L'essentiel de l'argument d'OpenAI, exposé dans un dossier soumis à un tribunal fédéral de Manhattan, tourne autour des accusations selon lesquelles le New York Times aurait incité la technologie d'IA à reproduire son contenu par le biais de ce qu'il considère comme des « invites trompeuses », une violation des conditions de service d'OpenAI. Notamment, AI Company s'est abstenue de nommer explicitement la personne prétendument enrôlée par le New York Times, une décision stratégique visant à éviter d'éventuelles accusations de violation des lois anti-piratage.

Selon le dossier soumis par OpenAI :

OpenAI lance des accusations de piratage de modèles d'IA contre New Yo

« Les allégations contenues dans la plainte du Times ne répondent pas à ses normes journalistiques réputées rigoureuses. La vérité, qui ressortira dans cette affaire, est que le Times a payé quelqu'un pour pirater les produits d'OpenAI.»

Contrebalançant les affirmations d'OpenAI, Ian Crosby, représentant le New York Times, rejette la notion de piratage, le qualifiant de tentative d'exploiter les propres produits d'OpenAI pour découvrir des preuves étayant le détournement et la reproduction présumés du matériel protégé par le droit d'auteur du NYT.

La genèse de ce conflit juridique remonte à décembre 2023, lorsque le New York Times a engagé une action en justice contre AI Company et son principal bienfaiteur, Microsoft, affirmant l'utilisation non autorisée de millions d'articles du New York Times pour former des chatbots.
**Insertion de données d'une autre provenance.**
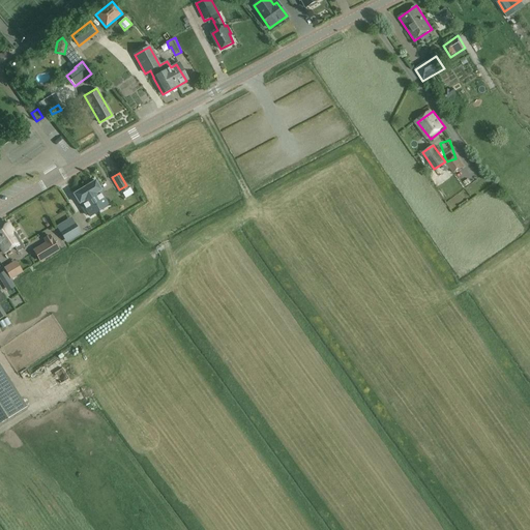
[(95,180),(86,186),(100,210),(108,206),(106,203),(108,202),(101,190),(95,180)]
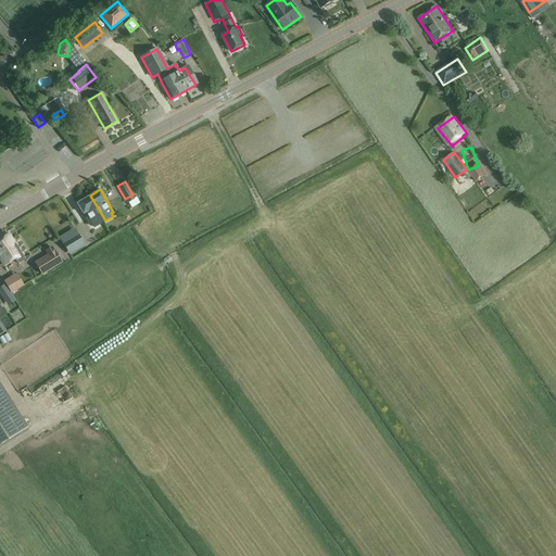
[(105,220),(90,196),(77,203),(83,214),(90,226),(92,224),(95,227),(105,220)]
S'appuyant sur les dispositions constitutionnelles et la législation sur le droit d'auteur, le procès défend l'intégrité du journalisme original du New York Times, tout en pointant du doigt l'IA Bing de Microsoft pour avoir prétendument généré des extraits textuels de son contenu.

OpenAI stimule la tendance des détenteurs de droits d'auteur à poursuivre les entités technologiques

Ce procès reflète une tendance plus large selon laquelle les titulaires de droits d’auteur, qu’il s’agisse d’auteurs, d’artistes visuels ou d’éditeurs de musique, intentent des recours juridiques contre des entités technologiques qui auraient prétendument exploité leur contenu dans le cadre d’efforts de formation en IA.

OpenAI affirme que la formation de modèles d'IA sophistiqués sans matériel protégé par le droit d'auteur est impossible, citant le champ d'application étendu de la loi sur le droit d'auteur englobant diverses expressions humaines. Cette position a été exprimée dans un mémoire soumis à la Chambre des Lords du Royaume-Uni, dans lequel une société d’IA a souligné le caractère indispensable de l’intégration de matériels protégés par le droit d’auteur dans la formation en IA.

Les entreprises technologiques, faisant écho au sentiment d'OpenAI, affirment l'utilisation équitable du matériel protégé par le droit d'auteur dans leurs systèmes d'IA, avertissant que des poursuites de cette nature mettent en péril la trajectoire de cette industrie en plein essor, qui pèse plusieurs milliards de dollars.

Au milieu de ce bourbier juridique, les tribunaux sont aux prises avec la question controversée de savoir si la formation à l’IA est considérée comme une utilisation équitable au sens des lois en vigueur sur le droit d’auteur. Certaines allégations de violation liées aux résultats générés par les systèmes d'IA générative ont été rejetées en raison de preuves insuffisantes établissant une ressemblance avec des œuvres protégées par le droit d'auteur.